How much does it cost to sack 45 local councils?

How much does it cost to sack 45 councils, remove local democracy and appoint 19 hand-picked, unelected and unaccountable council administrators to run your agenda? Apparently it costs at least $590 million. Mike Baird is costing New South Wales taxpayers and ratepayers nearly $600 million to do a job on local communities and rush through a deeply undemocratic process—a process that is now being challenged in the courts by a number of brave councils and councillors who know that their residents and their ratepayers deserve far better than what the Mike Baird Coalition is delivering.

While Mike Baird is boasting about the 19 amalgamations that he has forced through, nine forced amalgamations have been unable to proceed. The councils of Woollahra, Ku-ring-gai, Mosman, Strathfield, Hunters Hill, North Sydney, Lane Cove, Oberon, Cabonne and Shellharbour are all in the Land and Environment Court. The former mayor and deputy mayor of Gundagai are also in court on behalf of their recently sacked council. These four cases have exposed just how shambolic and malign the entire process of the Baird Government has been. The Government has already admitted that it cannot proceed with the current delegate’s report for the forced amalgamation of Strathfield, Burwood and Canada Bay. It did so in open court. That was because, as I understand it, the delegate failed even to comprehend what the definition of the word “community” meant in the Local Government Act. The Government is still arguing with residents about what the effect of its admission means at law. This arrogance by the Baird Government to try to cut legal corners has already left one forced amalgamation in obvious legal limbo.

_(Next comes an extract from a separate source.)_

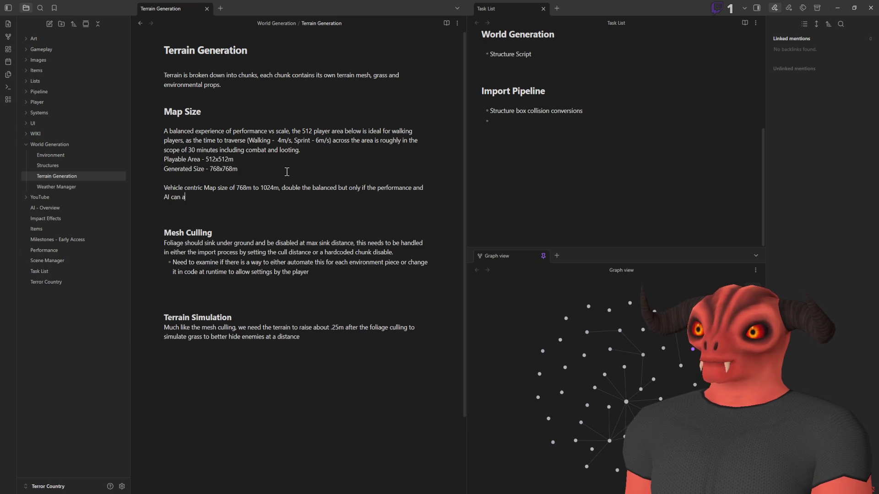
text(ca)
text(andle this scale.)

Without pre-empting the outcome of the other cases currently being considered by the courts, now is a good time to summarise the issues that have been raised in those courts by the councils standing up for their ratepayers. In each case there are individual arguments relating to the individual councils. There were specific issues raised by rural councils, individual communities and individual delegates, but there are a number of common arguments that show just how deeply dysfunctional, and arguably unlawful, the process has been across the State. In the course of the litigation a July 2015 KPMG options analysis report was produced. KPMG is the consultancy firm that the Baird Government hired to conduct financial modelling on council amalgamations. That report was quickly stamped “Cabinet-in-confidence” to ensure that it was never seen by the public—or at least so the Government hoped.

The Government had good reason for hoping that the public would never see the report because it appears from the July 2015 KPMG report that that organisation was up to its neck in the Coalition’s forced amalgamation process before the Independent Pricing and Regulatory Tribunal [IPART] had even completed its Fit for the Future review. We now know that there was no independent review of the KPMG report, as Premier Baird and Minister Toole claim. KPMG came up with the alleged savings in the first place, and then effectively marked its own homework.

Only after the mythical KPMG savings were signed off on did a flawed public process begin. An almost universal complaint from councils was that they were not given reasonable notice of the public meeting for the delegate’s inquiry. In Woollahra’s case, the first public notice of the meeting was given on 20 January 2016—a time when many people are not paying attention to public affairs. The public meeting was held quickly thereafter, on 4 February 2016. Given the hundreds of pages of reports, the partial and inadequate financial material then available and the complexity of the issues, nobody could describe that as reasonable notice.

Many councils have also argued that the delegate’s role in the inquiry was a charade. They noted that their delegate refused to ask, take or answer questions on any substantive matters. The councils say that surely an inquiry requires the person undertaking it to do more than sit mutely and receive submissions. Many other councils have said that when Baird’s hand-picked delegates had completed their reports they were reviewed and basically rubberstamped by the Boundaries Commission. They say that they were not subject to a genuinely independent review. What does a review mean? Many councils say that the Boundaries Commission was required to do more than just a tick-a-box reading of the reports to say whether the delegate had mentioned the relevant provisions of the Local Government Act. That is all the Boundaries Commission did. It never conducted a proper review.

The councils also say that before the Boundaries Commission did a job on them and signed off on the delegates’ reports the councils, at common law and as a general principle of administrative law, had a right to procedural fairness. The councils were entitled to exercise those rights before the Boundaries Commission made decisions as potentially impactful as handing the reviews to the Minister with big green ticks. Across the State the messages have been the same. Chaos and disarray have dominated Mike Baird’s forced amalgamation agenda, with local democracy being trashed in a deeply flawed process. We will be watching the outcome of these cases closely and calling on the Baird Government and all members in this House to respect any decision that the courts hand down on these appalling forced amalgamations.